Jordan to host Israel-Palestine talks as violence escalates


Jordanian official says the talks in Red Sea port of Aqaba is part of an effort to halt ‘a security breakdown that could fuel more violence’.

Jordan is set to host a meeting between top Israeli and Palestinian officials in a bid to halt a surge in deadly violence in the occupied West Bank that has stoked fears of a wider escalation, according to officials.

The meeting on Sunday will be held in the Red Sea port of Aqaba and will be attended by representatives from the United States and Egypt.

The planned talks come days after Israeli forces carried out a raid in the occupied West Bank city of Nablus that killed 11 Palestinians. The death toll in Wednesday’s raid was the highest since the second Intifada of 2000-2005.

The intensifying violence has killed 62 Palestinian adults and children since the start of this year. Ten Israelis and a Ukrainian tourist have died in the same period. The United Nations meanwhile said last year was the deadliest period for Palestinians in the occupied West Bank since 2006, with Israeli forces killing 171 Palestinians, including 30 children, in that period.

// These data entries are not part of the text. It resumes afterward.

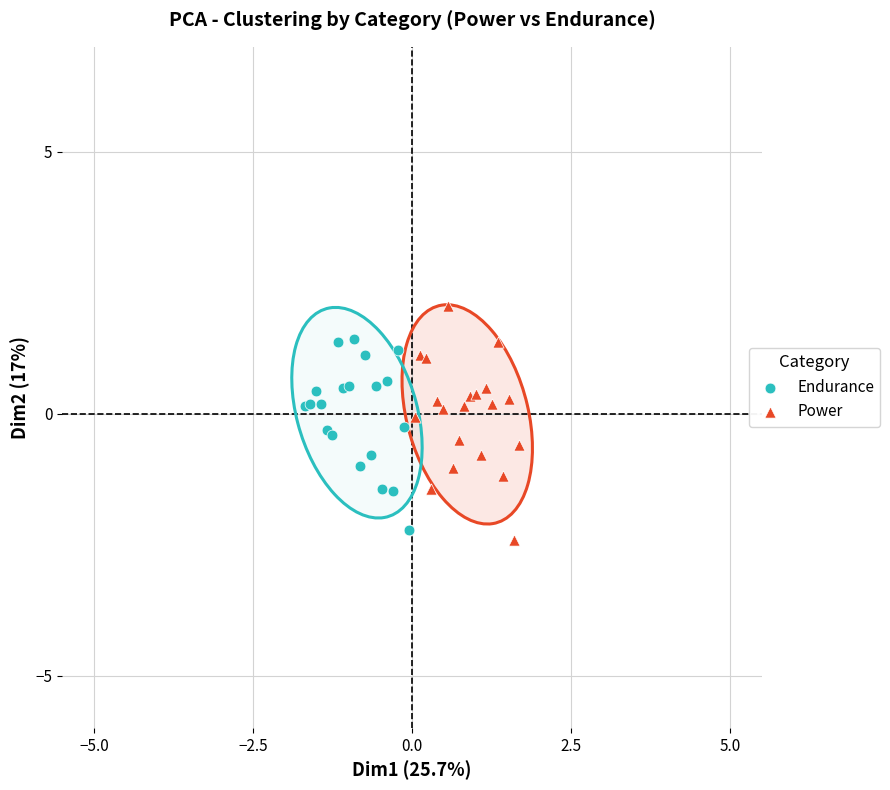

Which series reaches the maximum Y coordinate?

Power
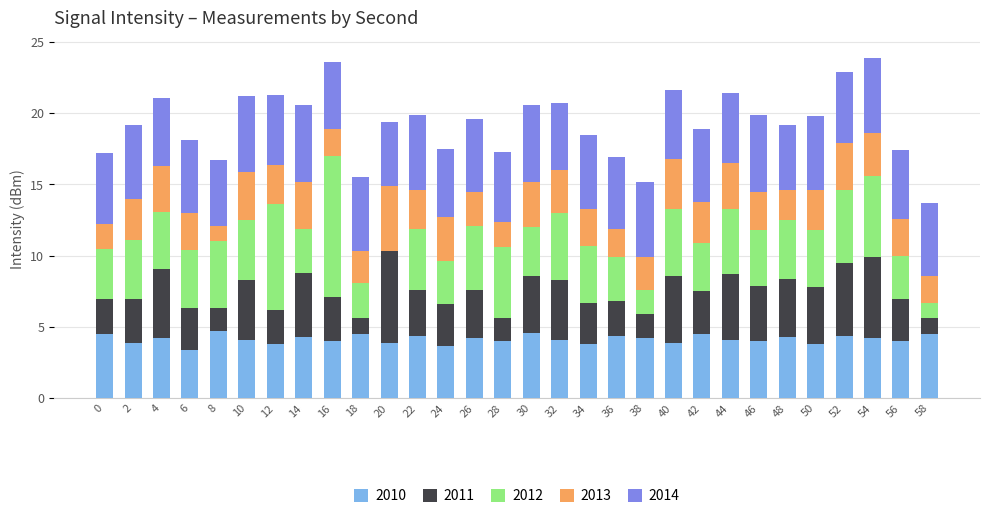

What is the maximum value for 2010?

4.7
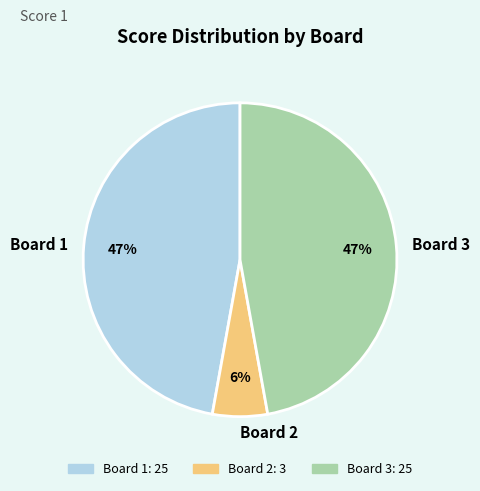

What percentage is the Board 2 slice, to the nearest percent?

6%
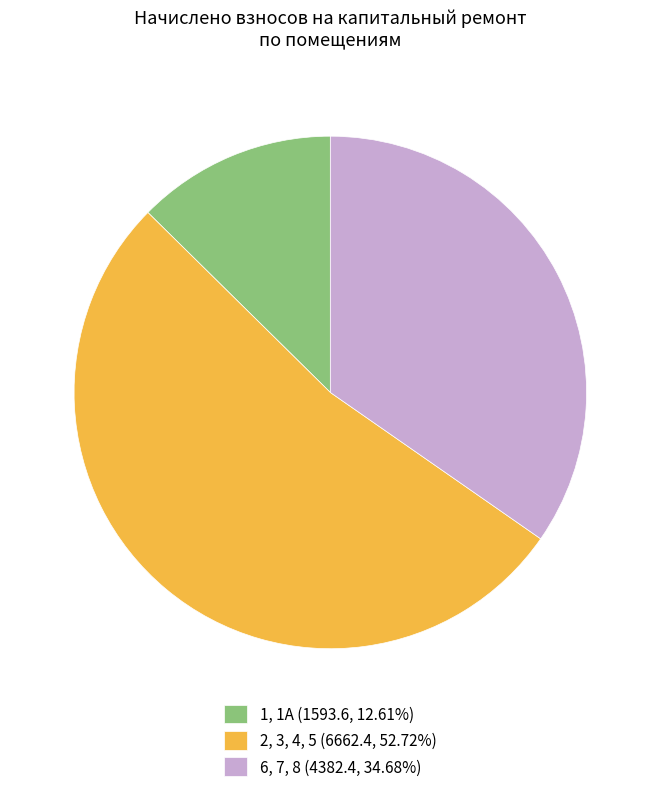

Combined, do 2, 3, 4, 5 (6662.4, 52.72%) and 6, 7, 8 (4382.4, 34.68%) account for over 50%?

Yes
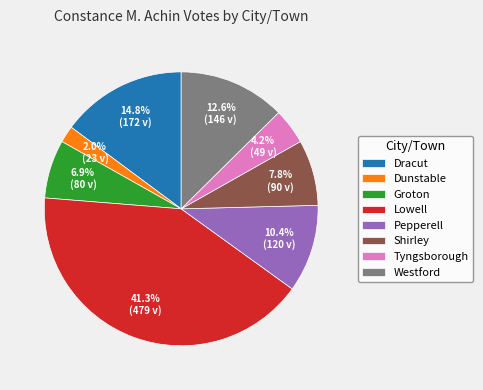

The Groton slice represents 7% of the pie. True or false?

True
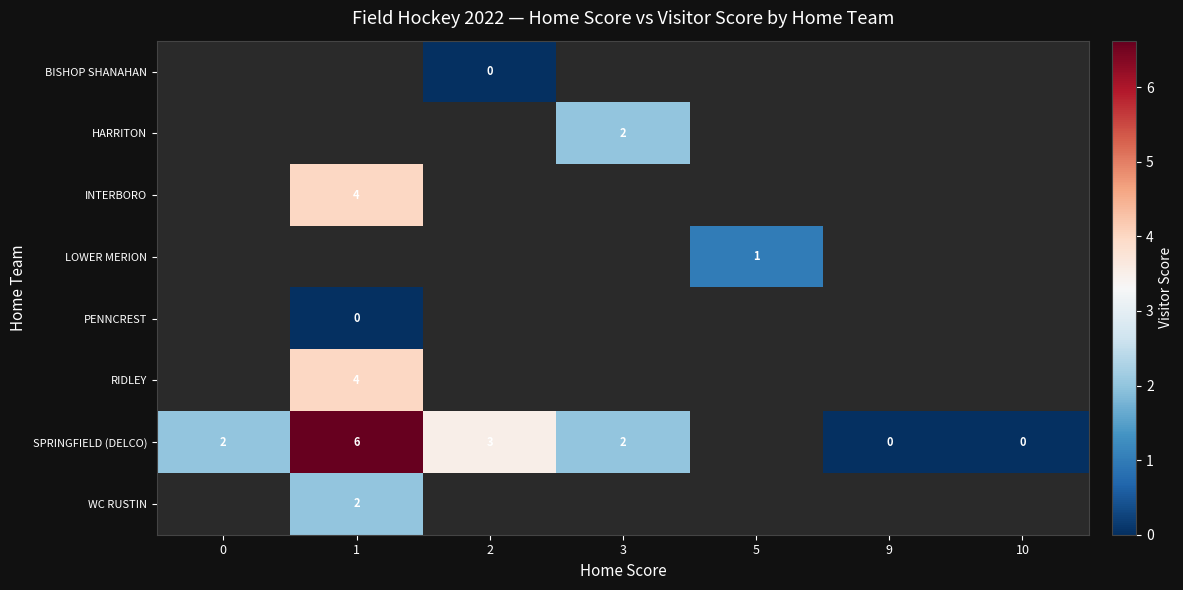

Between 10 and 2, which is larger?

2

A Jordanian government official, speaking to the AFP news agency, said Sunday’s “political-security meeting is part of stepped-up ongoing efforts by Jordan in coordination with the Palestinian Authority and other parties to end unilateral measures [by Israel] and a security breakdown that could fuel more violence”.

The talks aim to agree “security and economic measures to ease the hardships of the Palestinian people,” said the official, who requested anonymity.

The Reuters news agency quoted an unnamed Jordanian official as also saying that “such a meeting has not happened in years … It’s a major achievement to get them together.”

Earlier this month, Jordan’s King Abdullah met US President Joe Biden and held talks with his Middle East envoy Brett McGurk in which Washington — a staunch ally of Israel, Egypt and Jordan — warned of the threats to regional security and lobbied for a resumption of stalled talks on Palestinian statehood. McGurk is set to take part in Sunday’s meeting, according to officials.

King Abdullah also met Israeli Prime Minister Benjamin Netanyahu in Jordan’s capital, Amman, in January.

The king stressed “the need to maintain calm and cease all acts of violence”, the royal palace said at the time.

Abdullah also reaffirmed Jordan’s position in support of a two-state solution between Israel and the Palestinians to end the decades-old conflict.

Jordan has been concerned about stepped-up Jewish settlement building, and has accused Israel of trying to change the status quo in Jerusalem’s holy sites. Israel denies the allegation.

Israel captured the West Bank, East Jerusalem and the Gaza Strip in the 1967 Middle East war, territories the Palestinians seek for an independent state.

Palestinian statehood talks have been stalled for almost a decade.